SOURCE MATERIAL -
********************
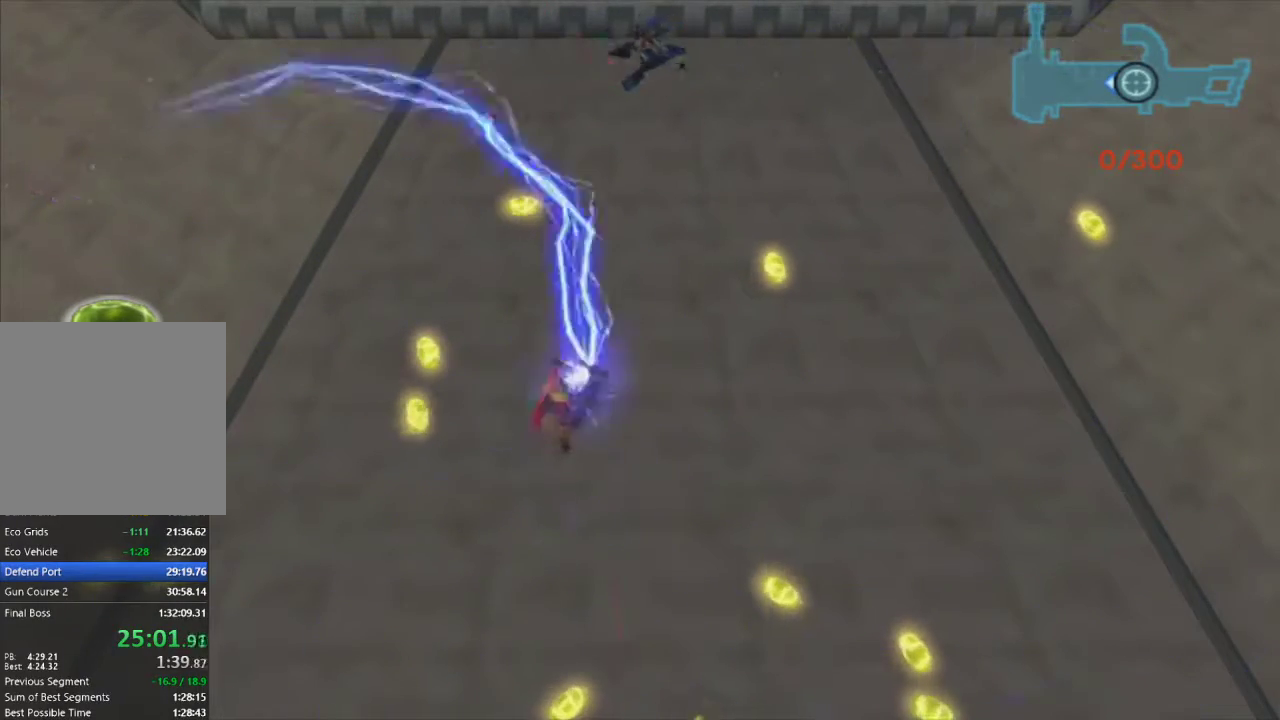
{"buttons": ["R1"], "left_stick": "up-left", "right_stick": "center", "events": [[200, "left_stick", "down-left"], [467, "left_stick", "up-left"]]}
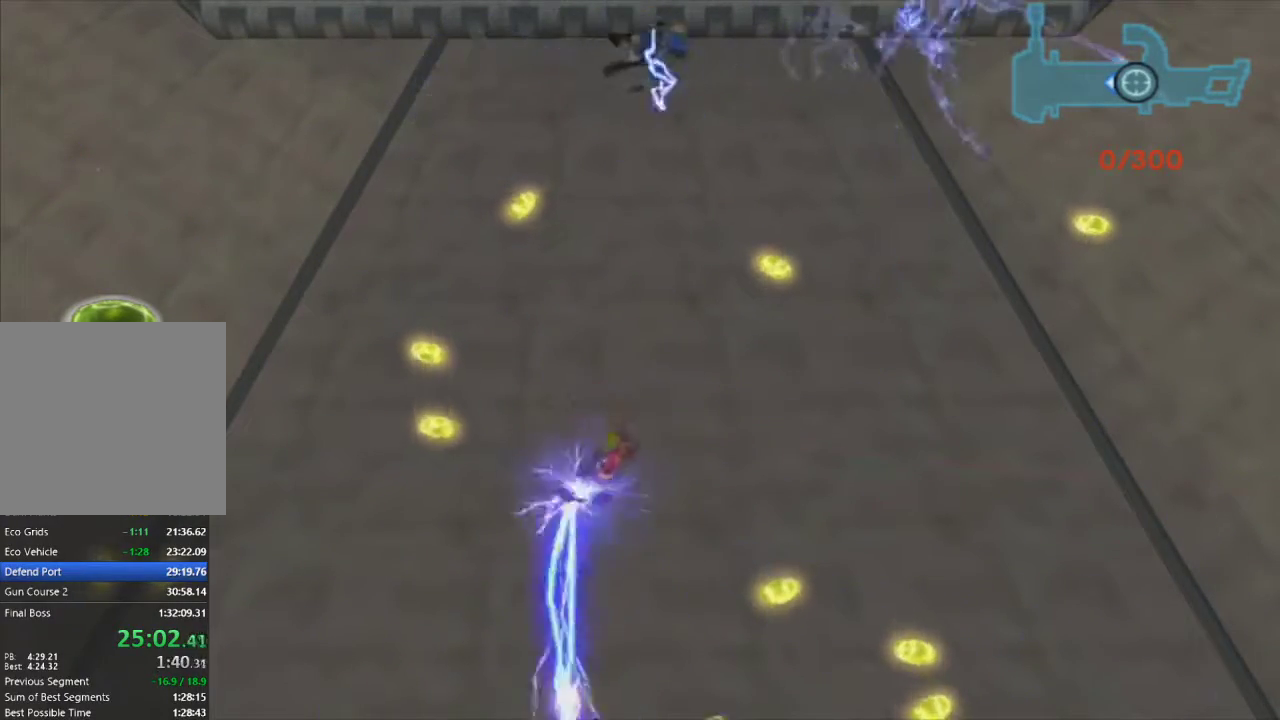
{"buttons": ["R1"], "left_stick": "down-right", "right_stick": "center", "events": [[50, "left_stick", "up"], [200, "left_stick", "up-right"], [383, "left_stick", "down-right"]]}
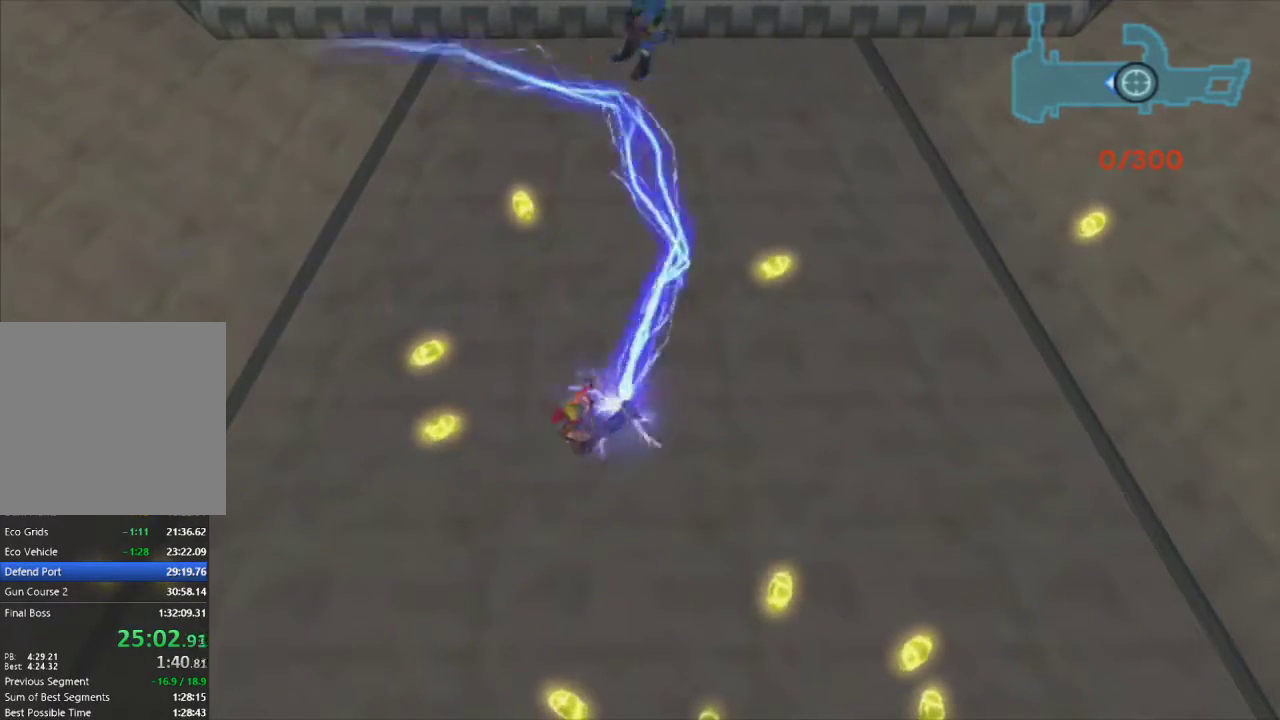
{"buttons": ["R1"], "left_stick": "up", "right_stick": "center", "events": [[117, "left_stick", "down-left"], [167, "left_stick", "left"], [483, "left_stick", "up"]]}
********************
AIM OF THE TASK - Return the material exactly as given, apart from the pictures.

SOLUTION BELOW -
{"buttons": ["R1"], "left_stick": "up-left", "right_stick": "center", "events": [[200, "left_stick", "down-left"], [467, "left_stick", "up-left"]]}
{"buttons": ["R1"], "left_stick": "down-right", "right_stick": "center", "events": [[50, "left_stick", "up"], [200, "left_stick", "up-right"], [383, "left_stick", "down-right"]]}
{"buttons": ["R1"], "left_stick": "up", "right_stick": "center", "events": [[117, "left_stick", "down-left"], [167, "left_stick", "left"], [483, "left_stick", "up"]]}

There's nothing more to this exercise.